EIA Reports the Major Assumptions to Annual Energy Outlook 2007: The EIA presented a report on April 11, 2007, detailing the major assumptions used in the National Energy Modeling System (NEMS) to generate the projections in the Annual Energy Outlook 2007 and perform policy analyses requested by the White House, U.S. Congress, Department of Energy officials, and other government agencies. The Annual Energy Outlook 2007, which was published in February, provides a long-term projection to 2030 of domestic energy markets. The report titled, Assumptions to the Annual Energy Outlook 2007, describes general features of the NEMS structure, assumptions concerning energy markets, and the key input data and parameters that are the most significant to the model results. NEMS comprises 12 modules that represent the individual supply, demand, and conversion sectors of domestic energy markets in addition to international and macroeconomic modules, plus an integrating module. The Oil and Gas Supply Module, for example, captures the interrelationships among the conventional and unconventional oil and natural gas supply sources, and analyzes cash flow and profitability to compute investment and drilling for each of the supply sources. The model is based on data regarding crude oil and natural gas costs and operations, the domestic recoverable resource base, and foreign sources of natural gas.Key assumptions include legislation and regulations, technology, and alternative growth.
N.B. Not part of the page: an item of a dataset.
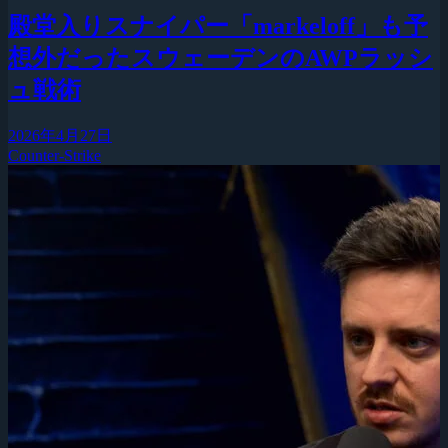
殿堂入りスナイパー「markeloff」も予
想外だったスウェーデンのAWPラッシ
ュ戦術
2026年4月27日
Counter-Strike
 Natural Gas Transportation Update:

  • El Paso Corporation conducted an inspection at the Bondad Station B in La Plata County, Colorado, from Tuesday through Thursday this week. During the inspection, capacity was scheduled to be reduced from a base capacity of 746 MMcf per day to 440 MMcf per day on Tuesday, 380 MMcf per day on Wednesday, and 120 MMcf per day on Thursday.
  • El Paso Corporation El Paso Corporation reduced capacity at the Mojave Topock Station on Tuesday, April 3, from a base of 500 MMcf per day to 170 MMcf per day for mandated testing.
  • Pacific Gas and Electric Company issued a system-wide Stage 2 high-inventory operational flow order (OFO) for the California Gas Transmission system on Friday, April 6.Penalties were $1 per decatherm for exceeding a 13 percent daily imbalance. The OFO was not extended beyond Friday.
  • Southern California Gas Company reduced available border delivery capacity at Wheeler Ridge, California, starting on Tuesday, April 3, from 880 MMcf per day to 100 MMcf per day because of maintenance.
  • Southern California Gas Company declared a high-linepack OFO on Saturday and Sunday, April 7 and 8.The OFO included a 10 percent tolerance for positive daily imbalances.
  • ANR Pipeline Company (ANR) is conducting engine maintenance at the St. John Compressor Station in Indiana, which will reduce capacity at the St. John facility by 115 MMcf per day through April 19 and by 40 MMcf per day from April 20 through May 11. Based on current nominations, it is likely that curtailment of interruptible and firm secondary nominations will occur.